Although quinolone antibiotics have been used as effective treatments for bacterial infections since their discovery in 1962, rapid resistance to this class of antibiotics has been observed in numerous Gram-positive and Gram-negative pathogens. Resistance to quinolones is high in such organisms as Pseudomonas aeruginosa and other significant pathogens such as Neisseria gonorrhoeae. Acquisition of quinolone resistance in already multiple-resistant 'superbugs' such as methicillin-resistant Staphylococcus aureus  has increased rapidly in recent years.[i] Culturing and susceptibility testing of potentially antibiotic resistant isolates have recently given way to non-cultured diagnostic methods to detect antibiotic-resistant strains. These methods include sequencing, microarrays, and other molecular and PCR-based techniques. A significant limitation of these techniques is that quinolone resistance is often determined via a single mutation (ser91) in the gyrA gene of N. gonorrhoeae DNA gyrase.[ii]It is likely that as rates of resistant isolates increase, other not yet identified mutations are likely to arise that will go undetected unless first reported through primary research literature.

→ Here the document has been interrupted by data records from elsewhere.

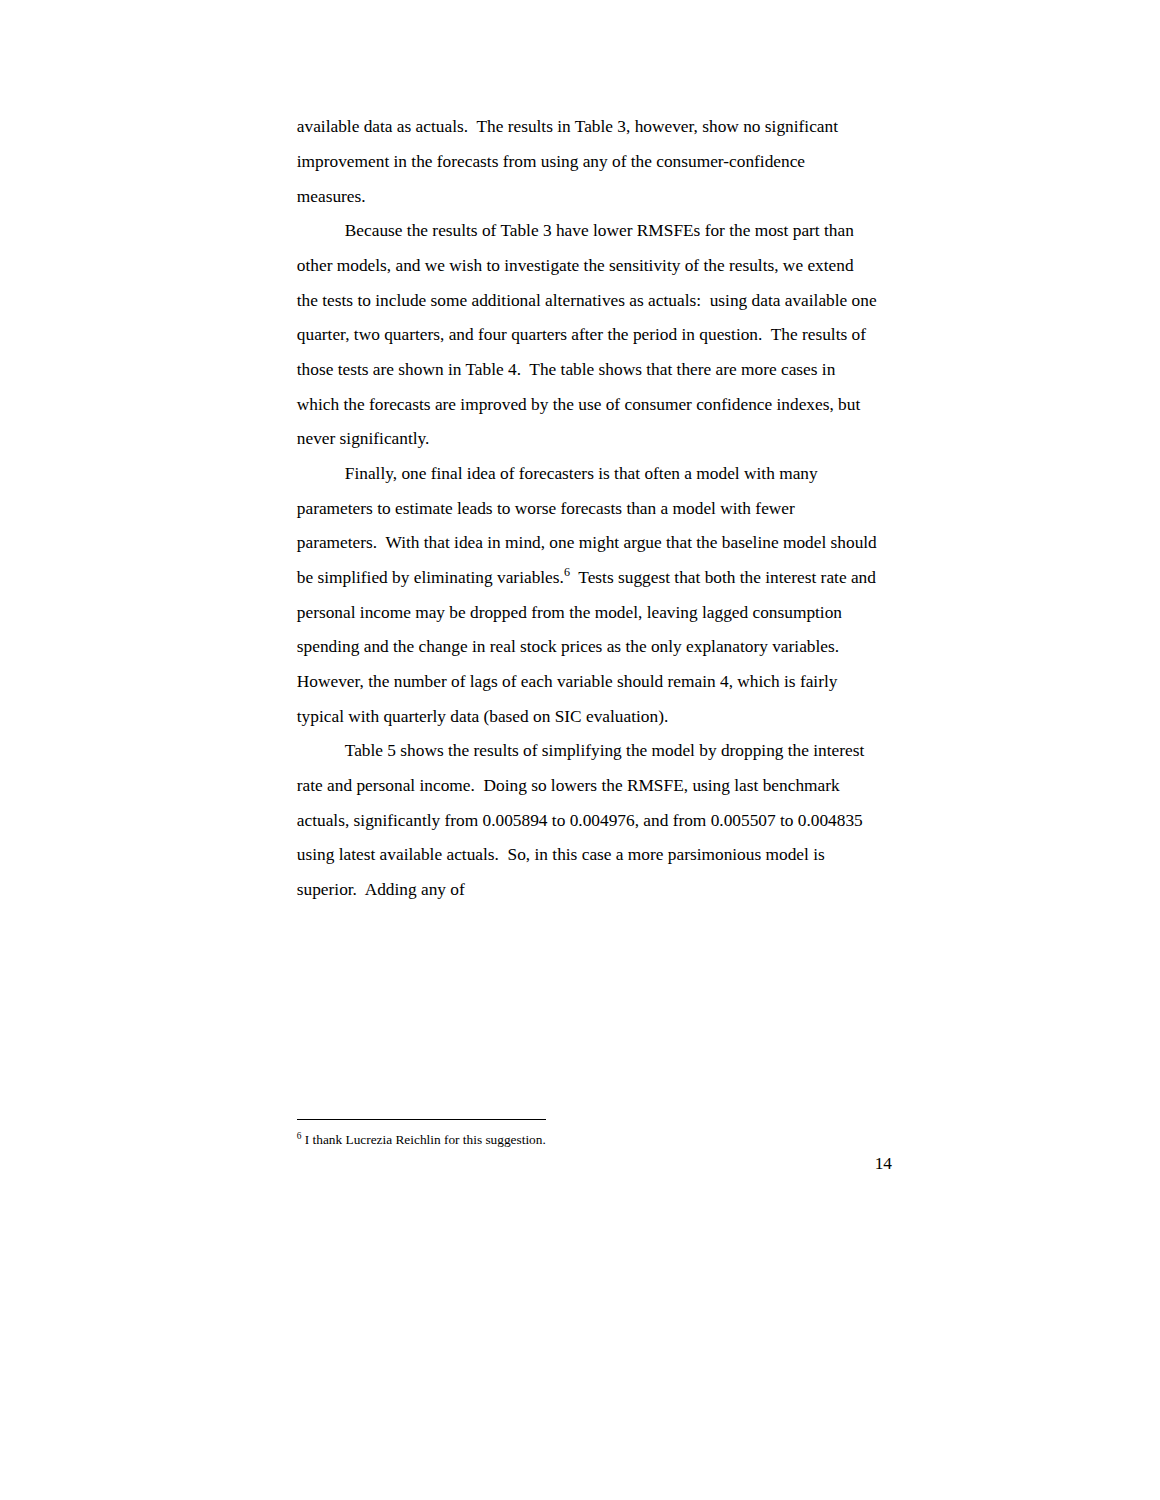available data as actuals. The results in Table 3, however, show no significant improvement in the forecasts from using any of the consumer-confidence measures.
Because the results of Table 3 have lower RMSFEs for the most part than other models, and we wish to investigate the sensitivity of the results, we extend the tests to include some additional alternatives as actuals: using data available one quarter, two quarters, and four quarters after the period in question. The results of those tests are shown in Table 4. The table shows that there are more cases in which the forecasts are improved by the use of consumer confidence indexes, but never significantly.
Finally, one final idea of forecasters is that often a model with many parameters to estimate leads to worse forecasts than a model with fewer parameters. With that idea in mind, one might argue that the baseline model should be simplified by eliminating variables.6 Tests suggest that both the interest rate and personal income may be dropped from the model, leaving lagged consumption spending and the change in real stock prices as the only explanatory variables. However, the number of lags of each variable should remain 4, which is fairly typical with quarterly data (based on SIC evaluation).
Table 5 shows the results of simplifying the model by dropping the interest rate and personal income. Doing so lowers the RMSFE, using last benchmark actuals, significantly from 0.005894 to 0.004976, and from 0.005507 to 0.004835 using latest available actuals. So, in this case a more parsimonious model is superior. Adding any of
6 I thank Lucrezia Reichlin for this suggestion.
14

The REU student will assist in the development of an inexpensive in vitro assay to detect the activity of bacterial DNA gyrase as an indication of quinolone resistance. Methods to assay DNA gyrase activity have been established[iii] and primarily involve determining gyrase activity through observation of DNA supercoiling and cleavage by gel electrophoresis. We have recently developed a method to measure DNA migration using a paper test. Samples that display gyrase activity (as shown by DNA migration) in the presence of fluoroquinolones would be indicative of quinolone resistant bacteria. Thus, mutants that are resistant to quinolones that might be missed using molecular methods can still be identified with this approach. Furthermore, susceptibility to different quinolone variants, as well as the detection of counterfeit quinolone drugs can be assayed by determining whether the drugs are able to shut down the bacterial gyrases. The student will develop the project with guidance from faculty mentors and will be able to present his or her results at local and national scientific conferences.